Évangile de Matthieu (avec glose)

Paris, v. 1240-1250

CCe manuscrit est une production du parisien Gautier Lebaube, spécialisé dans l’élaboration de bibles luxueuses. Ouvrant l’Évangile de Matthieu, la superbe initiale historiée L (« Liber ») témoigne des compétences de cet atelier laïc. La lettrine représente le thème de l’arbre de Jessé qui rencontre un grand succès aux XIIe et XIIIe siècles. Celui-ci sert à montrer schématiquement la généalogie du Jésus.

En s’appuyant sur la prophétie d’Isaïe, Jessé – le père de David – est dépeint en position endormie, rêvant de sa descendance.
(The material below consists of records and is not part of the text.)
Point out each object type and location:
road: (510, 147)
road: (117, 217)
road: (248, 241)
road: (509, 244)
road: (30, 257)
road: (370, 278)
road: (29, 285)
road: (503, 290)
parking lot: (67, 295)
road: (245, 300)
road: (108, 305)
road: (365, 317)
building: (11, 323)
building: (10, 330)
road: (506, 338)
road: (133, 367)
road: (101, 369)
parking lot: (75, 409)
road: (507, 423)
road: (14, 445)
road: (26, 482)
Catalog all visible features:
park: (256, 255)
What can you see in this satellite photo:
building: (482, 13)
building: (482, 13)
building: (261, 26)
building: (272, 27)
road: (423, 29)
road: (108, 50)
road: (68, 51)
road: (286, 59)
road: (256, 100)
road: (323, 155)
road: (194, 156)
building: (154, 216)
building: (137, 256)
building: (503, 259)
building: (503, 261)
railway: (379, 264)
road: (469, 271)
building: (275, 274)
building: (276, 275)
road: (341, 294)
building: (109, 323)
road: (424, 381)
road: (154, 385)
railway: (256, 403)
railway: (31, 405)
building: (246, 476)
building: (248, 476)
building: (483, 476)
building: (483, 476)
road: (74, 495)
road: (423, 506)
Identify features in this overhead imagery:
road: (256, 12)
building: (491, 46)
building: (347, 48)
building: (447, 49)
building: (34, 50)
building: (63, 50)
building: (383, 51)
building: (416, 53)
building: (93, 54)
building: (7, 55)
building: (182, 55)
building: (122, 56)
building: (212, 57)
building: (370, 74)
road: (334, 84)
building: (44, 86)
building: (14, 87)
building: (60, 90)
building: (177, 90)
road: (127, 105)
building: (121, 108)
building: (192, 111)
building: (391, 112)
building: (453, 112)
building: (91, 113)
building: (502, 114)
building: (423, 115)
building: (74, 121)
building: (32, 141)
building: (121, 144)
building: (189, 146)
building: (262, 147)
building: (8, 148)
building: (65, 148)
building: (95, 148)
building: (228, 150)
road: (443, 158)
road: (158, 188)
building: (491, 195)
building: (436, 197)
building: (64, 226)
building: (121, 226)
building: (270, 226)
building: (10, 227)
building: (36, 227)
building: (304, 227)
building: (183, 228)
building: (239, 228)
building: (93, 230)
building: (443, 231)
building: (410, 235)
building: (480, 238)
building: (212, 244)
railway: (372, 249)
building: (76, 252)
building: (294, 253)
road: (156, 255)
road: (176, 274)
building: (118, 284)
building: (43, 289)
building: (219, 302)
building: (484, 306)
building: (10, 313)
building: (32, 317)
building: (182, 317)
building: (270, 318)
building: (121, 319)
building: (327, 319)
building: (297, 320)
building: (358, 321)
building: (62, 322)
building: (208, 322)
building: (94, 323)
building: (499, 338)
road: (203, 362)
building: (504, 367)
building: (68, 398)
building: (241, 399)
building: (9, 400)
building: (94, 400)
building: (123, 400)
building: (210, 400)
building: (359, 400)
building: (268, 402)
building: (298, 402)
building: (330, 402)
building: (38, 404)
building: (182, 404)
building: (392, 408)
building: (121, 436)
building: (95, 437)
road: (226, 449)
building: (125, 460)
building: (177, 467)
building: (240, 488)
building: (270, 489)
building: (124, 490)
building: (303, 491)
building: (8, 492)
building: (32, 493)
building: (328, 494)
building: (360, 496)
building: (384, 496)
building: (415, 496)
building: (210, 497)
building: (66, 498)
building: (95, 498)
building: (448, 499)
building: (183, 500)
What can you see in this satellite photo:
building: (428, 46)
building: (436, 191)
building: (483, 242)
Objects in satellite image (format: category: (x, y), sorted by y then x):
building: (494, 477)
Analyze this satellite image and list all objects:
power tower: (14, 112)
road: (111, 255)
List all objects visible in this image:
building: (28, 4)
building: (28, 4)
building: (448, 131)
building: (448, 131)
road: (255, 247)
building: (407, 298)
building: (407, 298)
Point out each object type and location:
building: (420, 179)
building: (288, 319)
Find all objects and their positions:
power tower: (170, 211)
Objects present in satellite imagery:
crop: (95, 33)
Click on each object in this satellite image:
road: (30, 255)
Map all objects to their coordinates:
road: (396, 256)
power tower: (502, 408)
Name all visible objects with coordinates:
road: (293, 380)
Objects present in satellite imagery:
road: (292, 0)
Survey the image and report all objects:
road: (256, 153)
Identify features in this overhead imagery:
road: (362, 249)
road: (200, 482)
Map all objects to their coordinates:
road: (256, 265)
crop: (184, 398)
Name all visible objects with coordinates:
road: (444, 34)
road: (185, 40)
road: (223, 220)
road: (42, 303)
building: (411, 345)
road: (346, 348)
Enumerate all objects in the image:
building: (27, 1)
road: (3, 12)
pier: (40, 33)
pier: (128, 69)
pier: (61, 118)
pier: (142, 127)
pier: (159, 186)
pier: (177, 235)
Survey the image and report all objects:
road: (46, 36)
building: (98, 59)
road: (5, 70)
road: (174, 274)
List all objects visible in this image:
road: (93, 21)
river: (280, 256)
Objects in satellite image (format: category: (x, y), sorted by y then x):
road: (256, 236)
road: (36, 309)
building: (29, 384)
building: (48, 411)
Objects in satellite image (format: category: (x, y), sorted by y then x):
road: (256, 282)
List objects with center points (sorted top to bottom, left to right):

Le dessin sur fond d’or suggère les rois David et Salomon, ainsi que le Christ au sommet. Ce dernier est représenté en « Sauveur du monde » puisqu’il bénit d’une main tout en portant un orbe (globe) de l’autre. Malgré une tendance à la standardisation des enluminures à l’époque, une certaine originalité peut se rencontrer à l’image du lapin ajouté à la cime.

Entre les lignes et dans les marges, la glose discontinue entoure le texte biblique. Ces commentaires officiels, souvent puisés chez les Pères de l’Église, servent à expliquer certains termes difficiles.

Évangile de Matthieu

Mont Saint-Michel, fin du XIIe siècle

[L]iber generationis Jhesu Christi filii David,

filii Abraham ; Abraham genuit Ysaac ; Ysaac

autem genuit Jacob…

Livre des origines de Jésus Christ, fils de David,

fils d’Abraham ; Abraham engendra Isaac ; Isaac

engendra Jacob…

Véritable introduction au premier évangile, ces mots offrent une ouverture magistrale au thème de la filiation. Dès le premier verset, Jésus est présenté avec une double nature, dont témoigne la surprenante formule « fils de David, fils d’Abraham ».

Ici, Abraham est considéré comme le père des pères, alors que David est la figure royale par excellence. Découle une généalogie linéaire depuis Abraham, à l’exclusion des femmes. L’auteur reprend trente-neuf fois la même tournure grammaticale. Cette répétition a pour but d’insister sur le caractère inéluctable du déroulement des évènements.

Le texte copié sur la page de droite est identique à celui du manuscrit qui précède et à ceux qui suivent. Toutefois, ici, la lettrine L (« Liber ») qui aurait dû figurer en marge est complètement oubliée. Par ailleurs, l’écriture pré-gothique constitue une véritable aide à la datation puisqu’elle est caractéristique de la fin du XIIe siècle comme en témoigne les lettres d peu saillantes et les s droits en position terminale.

Évangile de Matthieu (avec glose)

Mont Saint-Michel, fin du XIIe siècle

L’initiale L est dite « puzzle », dans le sens où le corps est découpé en deux parties peintes en rouge et en bleu. L’ensemble est orné par des filigranes de mêmes couleurs, mais positionnés en miroir inversé. Il s’agit d’un réseau de filaments, plus ou moins denses, réalisés avec une plume finement taillée (sans pleins et sans déliés). Plus abstraits et libres que de nombreuses autres enluminures, ces motifs obéissent pourtant à certaines codifications.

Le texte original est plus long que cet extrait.